'Your Call is Important to Us'
For busy people seeking product information by telephone, nothing is as annoying as being put on hold, waiting for what seems like an eternity, and then being told incorrect information. Despite assurances that “your call is important to us,” canny consumers are increasingly skeptical that companies are doing their “very best” to serve them.
GOOD CUSTOMER SERVICE IS CRITICALBut smart companies in a competitive environment understand the critical nature of good customer service. Rogers Communications, for one, has more than 4,000 customer service staff to serve its more than seven million telephone, cable and wireless subscribers. Keeping these people up to date with the latest company merchandise and offerings as well as providing technical support is always a daunting task.
But recently, as a result of Rogers integrating recent corporate takeovers and introducing new products, the company faced further challenges. Its customer service representatives now had to manage four different knowledge systems stored in an outdated “legacy” information technology badly in need of replacement. Frustrated, Rogers turned to Bay Consulting Group for help.
ASSESS BUSINESS REQUIREMENTS THEN ITFor John Huehn, Rogers vice-president of client management, the test was to find someone who could “articulate our business requirements and then translate those requirements into the appropriate IT system.” Bay Consulting’s Dave Johnston was that person, and “he did a great job.”
Marrying IT and business needs is one of Dave’s specialties. When he arrived on the Rogers scene, Dave found the customer service reps struggling with documents of up to 40 pages, some in binders, others computerized in difficult-to-manage software. Call-in customers would often be put on hold while the rep searched for an answer, frequently relying on the “tribal knowledge” of more experienced colleagues. “The biggest problem was that the reps did not have the proper data to do their jobs,” recalls Dave. “They had inadequate information delivered inadequately.”
For Dave, the Rogers assignment, which took him 15 months, full-time and then some, was one of the biggest change management jobs in his 35 -year consulting career.
USER TEAMS KNOW THEIR BUSINESSTo begin, Dave set up a team of 10 reps at the Rogers call centre in Kitchener, Ont. He worked with them for several months, understanding their jobs and defining their business/systems requirements for better information and data. He created, revised and refined his own Top Ten list of why customers call in. The reasons ranged from service complaints to purchase requests and billing inquiries. Each call required different material (i.e., information and relevant content).
“In a situation like this,” says Dave, “you need to ‘architect’ your information. It’s just like building a home. Every room has a purpose, and everyone knows what to expect when one enters that room. For example, bathrooms and kitchens have sinks, bedrooms have closets, living rooms have chairs, etc.
“For Rogers, we needed to organize and classify their vast amounts of background material so that the reps would know where to go for answers. And they had to have confidence that they could find the appropriate answers—and find them quickly. The information had to be short, clear, accurate and relevant to the customer—and easily accessible for the rep.”

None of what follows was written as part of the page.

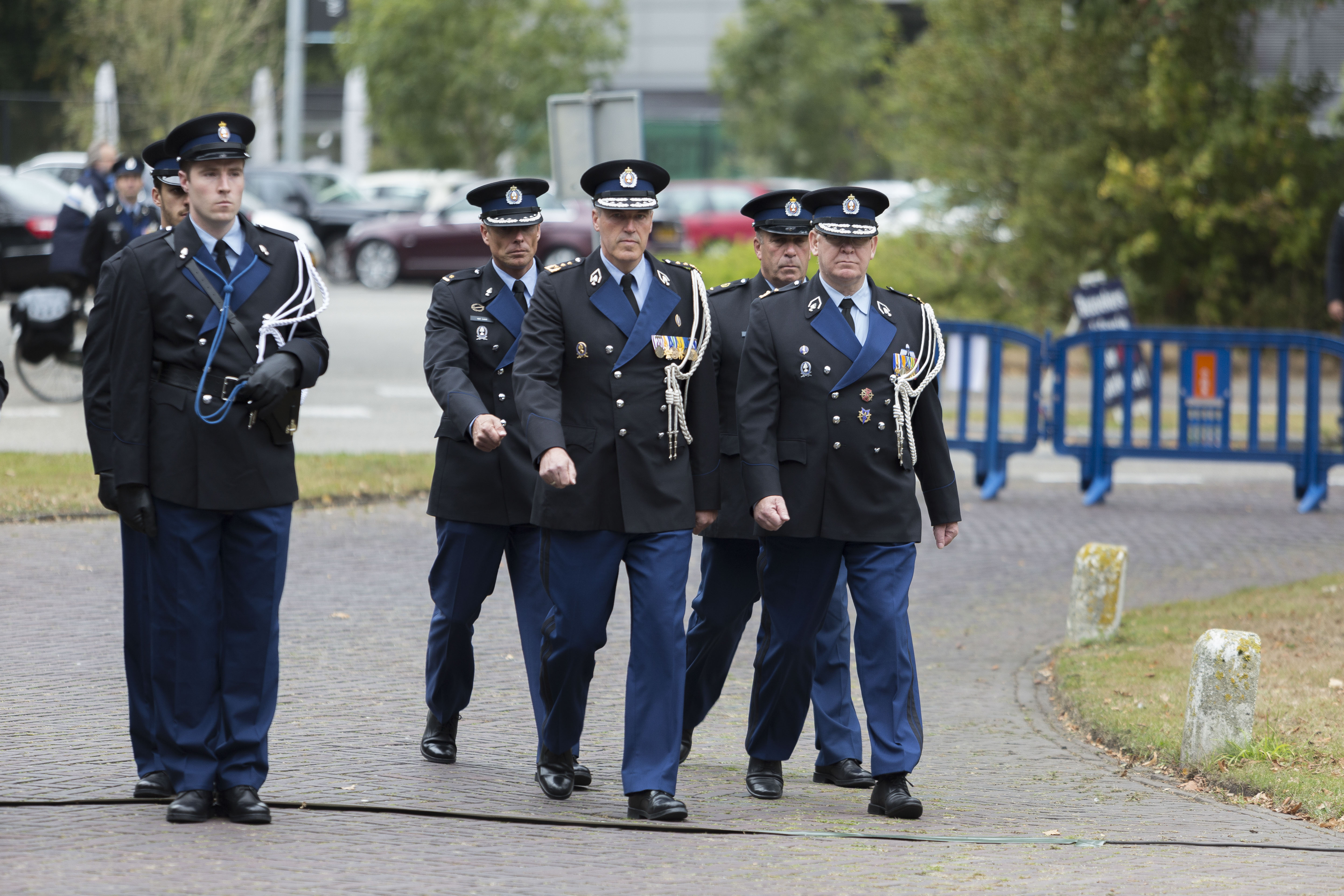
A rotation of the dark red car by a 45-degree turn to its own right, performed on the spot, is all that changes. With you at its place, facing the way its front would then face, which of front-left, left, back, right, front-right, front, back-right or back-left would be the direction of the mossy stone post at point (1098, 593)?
back-left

SIMPLIFY, CONSOLIDATE AND ORGANIZEGuided by this principle, Dave reduced thousands of documents of mostly “disorganized facts” into simple solutions found on one to three pages. The material was arranged so that the reps could access it from different starting points, whether it be by a simple search engine or by calling up the particular business process prompting the customer call such as the Purchase of New Equipment or Technical High-Speed Internet Support.
There were many adjustments along the way as Dave met daily and then weekly with the front line customer reps and their team leaders. “I was really pleased with how quickly these people understood the real needs of their customers and made suggestions for improvement,” he recalls. “We learned early on that the reps often lacked sufficient information to satisfy their customers. Too often, the customer rep would have to end the call, research the request and phone the client back.”
STAGE DESIGN AND IMPLEMENTATIONTo simplify implementation, Dave and Rogers first focused on the company’s new home phone service. Being a new product, it presented the opportunity for a fresh start without any baggage from the past.
After designing an information response system for the home phone, Dave shifted to cable TV and Internet where he found some 10,000 product and service documents with vast duplication. This time, Dave needed to establish three teams of customer reps to develop the new information system and technology. In the end, he reduced the number of documents by about 60 per cent, reduced their size on average by 75 per cent, increased the information relevancy by large orders of magnitude of 2 – 10 times and increased the information accuracy on average by 250 per cent. On the IT solution side, he created a single IT/Library system to replace the five legacy systems.
GOOD SYSTEMS = GOOD MORALE = GOOD SERVICERogers expects Dave’s recommendations will improve customer service as well as employee morale. “The new system is more straightforward and easier to use,” says Huehn. “We expect service to be faster, more accurate and have more first-call resolution of customer inquiries.”
Specifically, calls should be dealt with more quickly, reducing overtime. And they should be handled more efficiently, increasing customer satisfaction. “The reps will have more confidence in the information they deliver to customers, and the customers will have more confidence in the information they receive,” says Huehn. “It will be a faster and crisper service experience for everyone.”